■ DIRECTIVE 1
In the excerpt titled "Improve TT docs," rewrite the paragraph beginning "This is a mixed-signal design" as a bulleted list that keeps its main facts.

■ EXCERPT PROVIDED
BEGIN
Improve TT docs

Author: algofoogle

docs/info.md

@@ -9,36 +9,88 @@ You can also include images in this folder and reference them in the markdown. E
 
 ## Overview
 
+![tt08-vga-fun GDS layout](tt08-gds-doco-V2q.png)
 
+This is a mixed-signal design which is intended to drive an analog VGA display by producing analog colour signals (red, green, and blue) as well as digital HSYNC/VSYNC signals. It uses (roughly-designed) current steering DACs to hopefully produce analog outputs that can present an adequate RGB888 (24-bit) VGA image. A number of different test modes are available both for testing the performance of the design's DACs, as well as making simple pretty effects.
 
-This project (tt08-vga-fun) uses (roughly-designed) current steering DACs to hopefully produce analog outputs that can produce an adequate RGB888 (24-bit) VGA image, based on patterns that can be generated from a simple digital controller. This improves on my previous [tt06-grab-bag](https://github.com/algofoogle/tt06-grab-bag) -- my 1st analog ASIC project, [included](https://tinytapeout.com/runs/tt06/tt_um_algofoogle_tt06_grab_bag) on [TT06](https://tinytapeout.com/runs/tt06/), using 3 RDAC instances instead.
END
■ SOURCE INFORMATION
BEGIN
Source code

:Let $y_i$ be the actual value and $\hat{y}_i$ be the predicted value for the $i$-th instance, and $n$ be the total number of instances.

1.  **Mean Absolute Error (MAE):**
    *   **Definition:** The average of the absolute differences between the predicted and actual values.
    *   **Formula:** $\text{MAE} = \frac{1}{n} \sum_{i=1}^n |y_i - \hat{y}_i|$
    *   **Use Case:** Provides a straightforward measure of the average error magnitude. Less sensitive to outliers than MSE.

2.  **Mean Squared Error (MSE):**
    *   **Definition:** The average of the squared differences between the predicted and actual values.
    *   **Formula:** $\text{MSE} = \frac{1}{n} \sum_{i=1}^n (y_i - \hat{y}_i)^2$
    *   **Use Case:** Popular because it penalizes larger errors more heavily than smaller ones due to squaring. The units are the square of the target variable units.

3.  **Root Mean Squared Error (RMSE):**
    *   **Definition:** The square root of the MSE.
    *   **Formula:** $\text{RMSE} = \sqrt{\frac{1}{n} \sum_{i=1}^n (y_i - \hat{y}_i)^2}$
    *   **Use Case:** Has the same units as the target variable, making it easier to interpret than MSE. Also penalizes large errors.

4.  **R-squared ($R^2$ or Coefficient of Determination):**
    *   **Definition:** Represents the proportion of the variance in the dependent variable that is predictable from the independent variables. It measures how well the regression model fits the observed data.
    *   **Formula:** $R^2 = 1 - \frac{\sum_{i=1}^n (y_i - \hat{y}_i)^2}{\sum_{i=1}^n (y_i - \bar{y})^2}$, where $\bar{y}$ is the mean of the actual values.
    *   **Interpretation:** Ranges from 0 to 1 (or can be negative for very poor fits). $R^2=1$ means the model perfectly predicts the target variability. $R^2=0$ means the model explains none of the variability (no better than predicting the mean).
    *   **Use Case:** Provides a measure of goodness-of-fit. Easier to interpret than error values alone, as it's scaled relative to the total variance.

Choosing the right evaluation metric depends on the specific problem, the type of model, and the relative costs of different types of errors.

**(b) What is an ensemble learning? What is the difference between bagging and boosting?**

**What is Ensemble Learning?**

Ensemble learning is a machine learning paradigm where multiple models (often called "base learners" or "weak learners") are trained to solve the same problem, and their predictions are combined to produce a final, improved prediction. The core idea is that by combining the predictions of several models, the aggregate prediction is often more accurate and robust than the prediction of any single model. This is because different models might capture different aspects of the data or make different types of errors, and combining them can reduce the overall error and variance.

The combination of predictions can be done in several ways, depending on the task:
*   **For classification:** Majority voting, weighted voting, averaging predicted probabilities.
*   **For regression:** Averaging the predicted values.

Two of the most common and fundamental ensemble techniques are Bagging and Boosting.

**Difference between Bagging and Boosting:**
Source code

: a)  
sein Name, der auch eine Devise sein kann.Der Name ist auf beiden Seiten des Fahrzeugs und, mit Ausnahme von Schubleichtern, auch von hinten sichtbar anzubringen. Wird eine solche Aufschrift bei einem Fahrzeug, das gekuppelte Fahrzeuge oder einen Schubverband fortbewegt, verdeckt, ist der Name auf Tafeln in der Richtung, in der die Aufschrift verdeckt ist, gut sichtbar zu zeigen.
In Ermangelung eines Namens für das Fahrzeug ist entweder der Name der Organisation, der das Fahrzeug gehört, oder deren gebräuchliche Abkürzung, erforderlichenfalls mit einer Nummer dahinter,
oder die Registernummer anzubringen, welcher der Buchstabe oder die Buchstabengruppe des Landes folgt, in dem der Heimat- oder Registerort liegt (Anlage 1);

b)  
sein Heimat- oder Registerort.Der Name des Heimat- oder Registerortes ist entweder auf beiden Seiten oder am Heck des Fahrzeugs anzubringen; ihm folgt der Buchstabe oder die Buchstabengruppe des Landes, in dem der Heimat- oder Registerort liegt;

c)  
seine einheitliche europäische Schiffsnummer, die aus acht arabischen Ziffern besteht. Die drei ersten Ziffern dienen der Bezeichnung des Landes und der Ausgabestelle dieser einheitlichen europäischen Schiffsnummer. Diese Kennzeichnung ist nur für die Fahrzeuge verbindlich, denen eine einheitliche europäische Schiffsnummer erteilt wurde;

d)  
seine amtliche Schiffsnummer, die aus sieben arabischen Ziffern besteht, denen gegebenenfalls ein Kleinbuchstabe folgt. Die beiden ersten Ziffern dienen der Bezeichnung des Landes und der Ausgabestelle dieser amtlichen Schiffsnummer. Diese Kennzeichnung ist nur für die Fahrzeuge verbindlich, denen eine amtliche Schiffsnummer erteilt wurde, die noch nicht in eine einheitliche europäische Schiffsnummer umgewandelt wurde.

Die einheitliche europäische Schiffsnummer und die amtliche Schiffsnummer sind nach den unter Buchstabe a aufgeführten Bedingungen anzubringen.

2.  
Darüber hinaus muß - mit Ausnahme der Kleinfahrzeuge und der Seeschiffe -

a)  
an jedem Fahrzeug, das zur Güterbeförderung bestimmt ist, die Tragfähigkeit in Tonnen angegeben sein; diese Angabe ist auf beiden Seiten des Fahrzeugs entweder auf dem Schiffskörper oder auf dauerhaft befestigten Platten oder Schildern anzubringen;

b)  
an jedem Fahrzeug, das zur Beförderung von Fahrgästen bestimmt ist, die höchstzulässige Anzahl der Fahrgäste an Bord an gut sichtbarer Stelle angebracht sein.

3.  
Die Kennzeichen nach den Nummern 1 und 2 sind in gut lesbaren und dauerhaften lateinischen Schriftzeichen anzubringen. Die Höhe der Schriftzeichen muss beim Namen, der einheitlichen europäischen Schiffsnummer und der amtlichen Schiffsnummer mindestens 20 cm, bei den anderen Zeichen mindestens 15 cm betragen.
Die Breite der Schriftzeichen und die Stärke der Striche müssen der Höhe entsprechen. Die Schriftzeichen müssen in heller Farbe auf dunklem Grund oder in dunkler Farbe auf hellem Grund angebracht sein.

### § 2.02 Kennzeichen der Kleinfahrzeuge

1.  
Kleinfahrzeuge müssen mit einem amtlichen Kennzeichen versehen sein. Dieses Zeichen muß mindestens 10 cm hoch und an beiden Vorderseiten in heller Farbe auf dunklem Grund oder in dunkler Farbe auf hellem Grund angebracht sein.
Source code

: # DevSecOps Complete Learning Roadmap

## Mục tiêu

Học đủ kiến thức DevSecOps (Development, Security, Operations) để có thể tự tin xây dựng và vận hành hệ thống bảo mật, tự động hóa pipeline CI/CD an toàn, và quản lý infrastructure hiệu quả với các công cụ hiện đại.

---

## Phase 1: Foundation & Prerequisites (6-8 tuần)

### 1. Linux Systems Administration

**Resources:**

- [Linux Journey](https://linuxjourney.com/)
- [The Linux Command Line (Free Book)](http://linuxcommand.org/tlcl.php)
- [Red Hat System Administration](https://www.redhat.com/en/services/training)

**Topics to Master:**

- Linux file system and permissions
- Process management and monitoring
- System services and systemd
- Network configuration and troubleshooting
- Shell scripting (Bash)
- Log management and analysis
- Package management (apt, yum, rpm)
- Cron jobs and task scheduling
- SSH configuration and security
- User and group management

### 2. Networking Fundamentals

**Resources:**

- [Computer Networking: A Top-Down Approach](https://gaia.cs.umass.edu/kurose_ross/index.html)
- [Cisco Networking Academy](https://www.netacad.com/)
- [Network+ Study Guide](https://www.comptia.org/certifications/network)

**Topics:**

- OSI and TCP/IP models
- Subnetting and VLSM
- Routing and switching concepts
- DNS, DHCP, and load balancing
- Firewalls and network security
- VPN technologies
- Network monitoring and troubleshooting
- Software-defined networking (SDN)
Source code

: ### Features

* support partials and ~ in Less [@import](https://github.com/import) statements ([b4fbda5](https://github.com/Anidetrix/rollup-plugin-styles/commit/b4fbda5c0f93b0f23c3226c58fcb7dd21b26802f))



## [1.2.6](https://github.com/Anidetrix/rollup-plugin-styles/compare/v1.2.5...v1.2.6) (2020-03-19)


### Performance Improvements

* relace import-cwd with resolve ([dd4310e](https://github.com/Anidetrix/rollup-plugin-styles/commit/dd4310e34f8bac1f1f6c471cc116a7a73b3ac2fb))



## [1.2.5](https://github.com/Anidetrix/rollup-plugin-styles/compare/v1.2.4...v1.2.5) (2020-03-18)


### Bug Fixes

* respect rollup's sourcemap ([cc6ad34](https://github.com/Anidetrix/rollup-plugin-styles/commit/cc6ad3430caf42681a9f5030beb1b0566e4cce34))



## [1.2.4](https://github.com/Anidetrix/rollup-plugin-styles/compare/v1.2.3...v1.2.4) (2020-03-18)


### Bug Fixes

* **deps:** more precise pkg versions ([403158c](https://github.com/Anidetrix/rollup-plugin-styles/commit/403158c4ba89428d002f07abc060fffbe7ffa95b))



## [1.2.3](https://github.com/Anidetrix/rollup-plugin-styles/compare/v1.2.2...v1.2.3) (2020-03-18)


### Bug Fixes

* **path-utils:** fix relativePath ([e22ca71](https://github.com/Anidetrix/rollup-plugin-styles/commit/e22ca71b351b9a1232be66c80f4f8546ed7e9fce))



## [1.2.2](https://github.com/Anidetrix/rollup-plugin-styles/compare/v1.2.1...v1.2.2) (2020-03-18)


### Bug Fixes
END
■ DIRECTIVE 2
From the records, copy out the lines verbatim, starting at the line that contains "Squared Error (MSE):**" and ending after the line that contains "penalizes large errors.".

■ EXERCISE SOLUTION 1
- It is a mixed-signal design intended to drive an analog VGA display.
- It produces analog red, green, and blue color signals along with digital HSYNC/VSYNC signals.
- It uses roughly-designed current steering DACs, with the aim of producing analog outputs that can present an adequate RGB888 (24-bit) VGA image.
- It offers several test modes, both for testing the performance of the DACs and for making simple pretty effects.

■ EXERCISE SOLUTION 2
2.  **Mean Squared Error (MSE):**
    *   **Definition:** The average of the squared differences between the predicted and actual values.
    *   **Formula:** $\text{MSE} = \frac{1}{n} \sum_{i=1}^n (y_i - \hat{y}_i)^2$
    *   **Use Case:** Popular because it penalizes larger errors more heavily than smaller ones due to squaring. The units are the square of the target variable units.

3.  **Root Mean Squared Error (RMSE):**
    *   **Definition:** The square root of the MSE.
    *   **Formula:** $\text{RMSE} = \sqrt{\frac{1}{n} \sum_{i=1}^n (y_i - \hat{y}_i)^2}$
    *   **Use Case:** Has the same units as the target variable, making it easier to interpret than MSE. Also penalizes large errors.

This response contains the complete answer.